Material supplied:
[Start of Attachment]
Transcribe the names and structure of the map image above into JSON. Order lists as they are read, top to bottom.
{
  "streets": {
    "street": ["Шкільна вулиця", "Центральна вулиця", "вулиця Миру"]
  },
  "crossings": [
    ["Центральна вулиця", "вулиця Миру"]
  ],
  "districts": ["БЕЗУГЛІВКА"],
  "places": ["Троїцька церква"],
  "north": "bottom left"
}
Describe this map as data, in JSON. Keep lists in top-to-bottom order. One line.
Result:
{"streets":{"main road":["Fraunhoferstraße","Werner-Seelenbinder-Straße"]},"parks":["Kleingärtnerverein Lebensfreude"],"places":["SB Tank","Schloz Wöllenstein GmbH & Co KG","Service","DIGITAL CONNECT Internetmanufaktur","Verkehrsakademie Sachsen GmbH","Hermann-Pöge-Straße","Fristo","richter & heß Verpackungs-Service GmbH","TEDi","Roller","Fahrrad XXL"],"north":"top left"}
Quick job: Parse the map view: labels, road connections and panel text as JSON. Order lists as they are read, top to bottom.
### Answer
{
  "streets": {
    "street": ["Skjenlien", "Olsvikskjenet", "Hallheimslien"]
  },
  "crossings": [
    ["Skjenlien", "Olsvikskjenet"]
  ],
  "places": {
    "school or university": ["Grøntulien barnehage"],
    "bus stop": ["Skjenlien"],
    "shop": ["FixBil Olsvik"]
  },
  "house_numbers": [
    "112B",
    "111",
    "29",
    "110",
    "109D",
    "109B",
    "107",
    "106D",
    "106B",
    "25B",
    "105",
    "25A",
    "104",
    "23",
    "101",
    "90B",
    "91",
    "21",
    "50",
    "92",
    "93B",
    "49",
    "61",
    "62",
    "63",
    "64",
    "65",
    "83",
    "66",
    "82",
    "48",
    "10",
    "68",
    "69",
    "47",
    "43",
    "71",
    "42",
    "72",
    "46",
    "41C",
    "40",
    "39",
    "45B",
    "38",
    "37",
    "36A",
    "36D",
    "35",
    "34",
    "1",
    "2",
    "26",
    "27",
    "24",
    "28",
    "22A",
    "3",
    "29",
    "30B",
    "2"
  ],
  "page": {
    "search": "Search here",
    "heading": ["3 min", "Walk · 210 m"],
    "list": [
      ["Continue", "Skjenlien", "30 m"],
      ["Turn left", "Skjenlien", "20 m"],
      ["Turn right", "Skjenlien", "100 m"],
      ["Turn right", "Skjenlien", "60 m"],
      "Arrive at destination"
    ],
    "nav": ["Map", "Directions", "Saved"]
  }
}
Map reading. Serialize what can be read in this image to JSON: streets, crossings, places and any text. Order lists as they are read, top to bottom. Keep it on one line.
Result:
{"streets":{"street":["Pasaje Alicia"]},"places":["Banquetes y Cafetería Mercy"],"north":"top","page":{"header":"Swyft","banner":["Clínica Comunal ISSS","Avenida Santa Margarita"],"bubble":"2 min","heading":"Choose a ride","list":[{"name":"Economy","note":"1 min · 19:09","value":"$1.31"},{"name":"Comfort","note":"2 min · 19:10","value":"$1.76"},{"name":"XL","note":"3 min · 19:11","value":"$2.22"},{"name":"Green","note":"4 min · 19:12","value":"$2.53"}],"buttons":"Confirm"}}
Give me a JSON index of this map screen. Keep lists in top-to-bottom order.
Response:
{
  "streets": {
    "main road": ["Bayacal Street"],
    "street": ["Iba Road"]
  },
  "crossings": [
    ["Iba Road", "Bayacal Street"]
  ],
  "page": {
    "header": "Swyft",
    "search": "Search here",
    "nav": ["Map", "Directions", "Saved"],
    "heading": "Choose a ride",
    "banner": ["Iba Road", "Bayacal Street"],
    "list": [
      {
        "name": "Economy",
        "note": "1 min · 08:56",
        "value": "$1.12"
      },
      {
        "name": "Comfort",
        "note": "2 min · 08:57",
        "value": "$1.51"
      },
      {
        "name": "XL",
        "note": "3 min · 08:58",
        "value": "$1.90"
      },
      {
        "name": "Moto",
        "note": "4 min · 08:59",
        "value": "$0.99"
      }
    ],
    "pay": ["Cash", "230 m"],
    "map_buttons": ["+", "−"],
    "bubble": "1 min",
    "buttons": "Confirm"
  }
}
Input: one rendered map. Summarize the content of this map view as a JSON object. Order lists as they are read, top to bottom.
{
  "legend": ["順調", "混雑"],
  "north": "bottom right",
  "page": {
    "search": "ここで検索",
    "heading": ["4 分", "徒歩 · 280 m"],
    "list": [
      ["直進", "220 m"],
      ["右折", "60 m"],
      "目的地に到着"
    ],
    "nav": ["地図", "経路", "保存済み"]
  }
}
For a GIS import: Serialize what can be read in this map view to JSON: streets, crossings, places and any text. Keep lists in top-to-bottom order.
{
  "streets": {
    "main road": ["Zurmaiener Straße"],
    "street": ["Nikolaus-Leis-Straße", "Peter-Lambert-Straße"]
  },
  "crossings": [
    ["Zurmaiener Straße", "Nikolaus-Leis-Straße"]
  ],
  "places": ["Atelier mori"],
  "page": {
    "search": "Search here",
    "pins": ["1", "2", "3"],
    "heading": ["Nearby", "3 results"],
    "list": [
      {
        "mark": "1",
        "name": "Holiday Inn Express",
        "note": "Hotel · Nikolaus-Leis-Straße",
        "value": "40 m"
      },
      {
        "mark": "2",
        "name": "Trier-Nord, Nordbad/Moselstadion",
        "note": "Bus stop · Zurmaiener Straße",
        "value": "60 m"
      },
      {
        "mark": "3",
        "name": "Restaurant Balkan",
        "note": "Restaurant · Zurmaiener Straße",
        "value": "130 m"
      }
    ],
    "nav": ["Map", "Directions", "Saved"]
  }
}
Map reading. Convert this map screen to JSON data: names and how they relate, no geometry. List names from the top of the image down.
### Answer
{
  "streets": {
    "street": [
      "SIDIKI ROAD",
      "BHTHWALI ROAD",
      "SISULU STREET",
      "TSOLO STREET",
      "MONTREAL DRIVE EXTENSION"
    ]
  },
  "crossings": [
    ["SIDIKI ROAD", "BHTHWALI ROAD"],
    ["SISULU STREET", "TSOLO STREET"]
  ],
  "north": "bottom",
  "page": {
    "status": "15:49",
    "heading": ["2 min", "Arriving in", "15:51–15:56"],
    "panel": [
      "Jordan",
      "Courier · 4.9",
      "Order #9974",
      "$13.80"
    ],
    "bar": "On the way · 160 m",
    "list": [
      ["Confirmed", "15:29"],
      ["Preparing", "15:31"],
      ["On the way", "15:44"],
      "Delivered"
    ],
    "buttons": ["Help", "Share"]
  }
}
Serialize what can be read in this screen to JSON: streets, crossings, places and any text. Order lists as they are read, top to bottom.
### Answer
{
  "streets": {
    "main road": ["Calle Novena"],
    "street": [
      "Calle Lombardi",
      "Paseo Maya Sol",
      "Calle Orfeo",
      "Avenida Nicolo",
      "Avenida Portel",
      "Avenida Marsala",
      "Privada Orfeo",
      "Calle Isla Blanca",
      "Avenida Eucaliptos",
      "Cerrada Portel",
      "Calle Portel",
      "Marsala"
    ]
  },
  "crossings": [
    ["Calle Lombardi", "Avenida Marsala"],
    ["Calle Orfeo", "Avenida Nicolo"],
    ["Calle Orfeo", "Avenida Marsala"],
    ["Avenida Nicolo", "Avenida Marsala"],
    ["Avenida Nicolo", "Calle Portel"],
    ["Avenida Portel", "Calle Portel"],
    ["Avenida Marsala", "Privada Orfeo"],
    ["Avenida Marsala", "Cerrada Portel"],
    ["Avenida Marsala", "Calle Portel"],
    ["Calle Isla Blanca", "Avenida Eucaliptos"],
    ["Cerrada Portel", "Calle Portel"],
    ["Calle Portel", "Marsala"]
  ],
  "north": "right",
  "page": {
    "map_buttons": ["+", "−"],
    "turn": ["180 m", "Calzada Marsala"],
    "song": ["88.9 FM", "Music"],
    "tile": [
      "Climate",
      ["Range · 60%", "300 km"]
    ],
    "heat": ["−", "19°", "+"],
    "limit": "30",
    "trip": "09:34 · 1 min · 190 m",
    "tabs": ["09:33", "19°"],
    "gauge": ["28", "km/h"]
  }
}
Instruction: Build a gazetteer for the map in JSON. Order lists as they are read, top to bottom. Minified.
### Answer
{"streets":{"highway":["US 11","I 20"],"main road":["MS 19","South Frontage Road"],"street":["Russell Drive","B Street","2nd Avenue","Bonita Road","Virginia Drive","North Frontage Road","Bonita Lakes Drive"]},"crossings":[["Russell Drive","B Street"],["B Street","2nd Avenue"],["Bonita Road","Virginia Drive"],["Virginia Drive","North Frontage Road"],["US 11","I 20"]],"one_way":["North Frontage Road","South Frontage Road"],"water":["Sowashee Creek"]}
[End of Attachment]
Problem statement: Nothing but the lines from the start of the data above through the line with "Describe this map" should appear in your answer, copied exactly.

Response:
Transcribe the names and structure of the map image above into JSON. Order lists as they are read, top to bottom.
{
  "streets": {
    "street": ["Шкільна вулиця", "Центральна вулиця", "вулиця Миру"]
  },
  "crossings": [
    ["Центральна вулиця", "вулиця Миру"]
  ],
  "districts": ["БЕЗУГЛІВКА"],
  "places": ["Троїцька церква"],
  "north": "bottom left"
}
Describe this map as data, in JSON. Keep lists in top-to-bottom order. One line.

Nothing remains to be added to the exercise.